Shallow lake
Shallow lake

Effects of bioturbators in greenhouse gas emissions from shallow inland waters

2022 until 2026
Project member(s)
Prof. S. Kosten (Sarian) , I. Marquina Luévano (Ilenia) , Prof. Dr. Andreas Lorke (Institute for Environmental Sciences. University of Koblenz-Landau) , Dr. Dick van Oevelen (Royal Netherlands Institute for Sea Research. NIOZ- Yerseke. Yerseke)
Project type

Shallow freshwater bodies play a key role in the cycling of greenhouse gases (GHG), both as a carbon sink in their sediments and as a source to the atmosphere when saturated with carbon gases. The GHG dynamics in water and sediments are influenced by physical, chemical, and biological processes such as transport through the sediments, production, and consumption. Furthermore, bioturbators can alter these dynamics, for example by resuspending sediments, increasing the release of bubbles, or affecting benthic production and respiration. However, little is still known about these effects and their study requires combined approaches of empirical and experimental analysis. 

The overall aim of the project is to unravel the role of bioturbators on GHG emissions in shallow fresh waters under different scenarios (e.g.: temperature, sediments, bioturbators densities). To assess the bioturbator effect on gas bubble distribution and dynamics, monitor gas bubble formation and ebullition in the sediment will be visually monitored with below-sediment- scanners in mesocosms. To assess the bioturbator effect on gas transport rates, different functional traits will be measured. Here, sediment  oxygenation will be determined with vertical O2 profiles using an optode. Sediment reworking and bioturbation depth will be determined by vertical profiles of luminophores at the end of the experiment. Bio-irrigation will be assessed by adding NaCl to the surface water and following the decline of salinity in time.

- [Work instruction 1]: From the shallow lake project description, copy everything from "Effects of bioturbators" down to "NIOZ- Yerseke. Yerseke)".
- [Work instruction 2]: According to the shallow lake project description, why do shallow freshwater bodies play a key role in the cycling of greenhouse gases? Answer in one to three sentences.

- [Given data]:
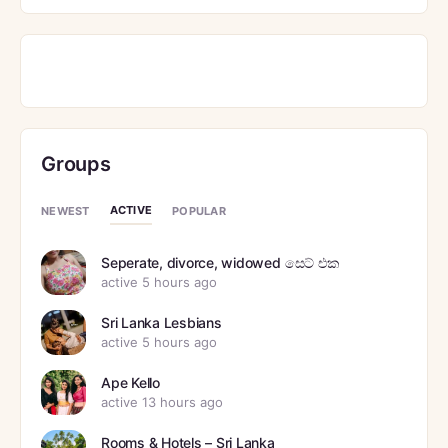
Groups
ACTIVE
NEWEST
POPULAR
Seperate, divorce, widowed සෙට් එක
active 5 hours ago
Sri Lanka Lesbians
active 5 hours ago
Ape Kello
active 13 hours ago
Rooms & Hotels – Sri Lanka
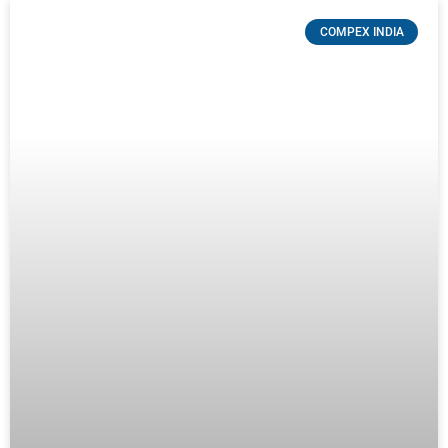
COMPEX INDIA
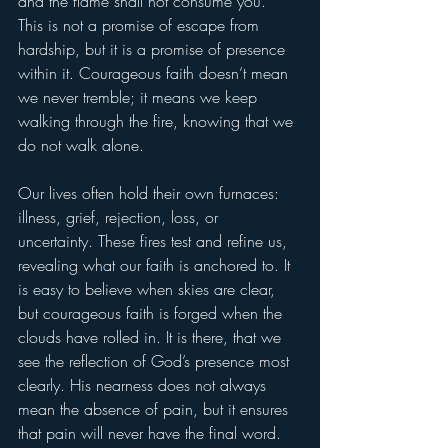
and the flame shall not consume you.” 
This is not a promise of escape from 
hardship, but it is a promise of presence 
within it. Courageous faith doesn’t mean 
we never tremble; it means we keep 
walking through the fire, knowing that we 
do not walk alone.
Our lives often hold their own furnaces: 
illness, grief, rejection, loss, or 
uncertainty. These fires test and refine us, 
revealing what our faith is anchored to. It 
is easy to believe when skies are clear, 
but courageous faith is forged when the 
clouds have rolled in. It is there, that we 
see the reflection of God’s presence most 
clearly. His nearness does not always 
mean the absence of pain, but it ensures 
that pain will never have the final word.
...
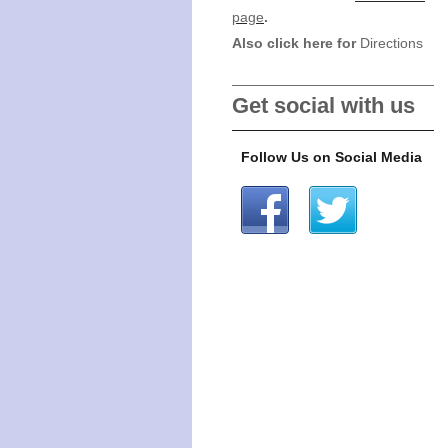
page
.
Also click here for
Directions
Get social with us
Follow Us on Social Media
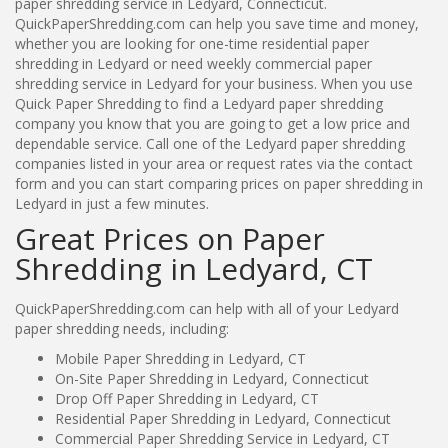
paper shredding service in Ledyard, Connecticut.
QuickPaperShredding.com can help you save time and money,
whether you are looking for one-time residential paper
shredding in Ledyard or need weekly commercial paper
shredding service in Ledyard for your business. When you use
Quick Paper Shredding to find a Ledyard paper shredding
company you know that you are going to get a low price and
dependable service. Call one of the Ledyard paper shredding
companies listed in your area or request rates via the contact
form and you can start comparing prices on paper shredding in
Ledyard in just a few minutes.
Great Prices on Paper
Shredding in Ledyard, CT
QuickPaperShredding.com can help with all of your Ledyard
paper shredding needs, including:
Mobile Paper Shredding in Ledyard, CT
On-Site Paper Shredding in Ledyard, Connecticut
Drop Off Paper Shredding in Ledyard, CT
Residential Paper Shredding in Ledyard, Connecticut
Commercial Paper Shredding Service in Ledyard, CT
...
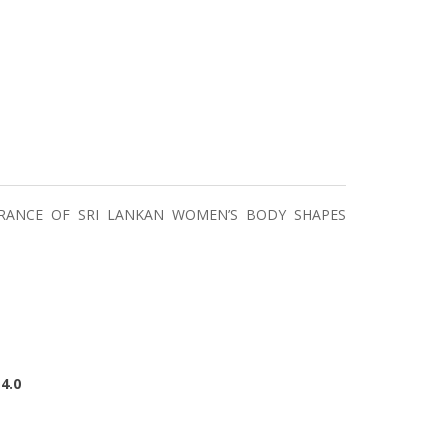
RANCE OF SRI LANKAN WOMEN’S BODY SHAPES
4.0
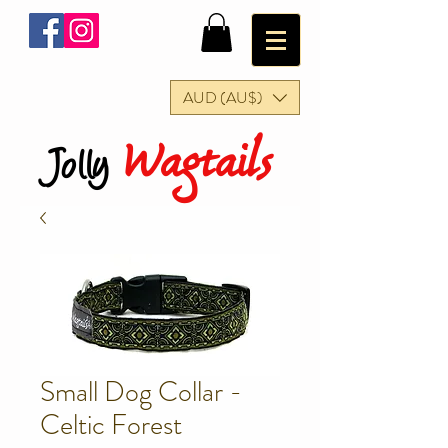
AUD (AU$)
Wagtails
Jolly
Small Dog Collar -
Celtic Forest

- [Task result 1]:
Effects of bioturbators in greenhouse gas emissions from shallow inland waters

2022 until 2026
Project member(s)
Prof. S. Kosten (Sarian) , I. Marquina Luévano (Ilenia) , Prof. Dr. Andreas Lorke (Institute for Environmental Sciences. University of Koblenz-Landau) , Dr. Dick van Oevelen (Royal Netherlands Institute for Sea Research. NIOZ- Yerseke. Yerseke)

- [Task result 2]: They act both as a carbon sink, storing carbon in their sediments, and as a source of greenhouse gases to the atmosphere when they are saturated with carbon gases.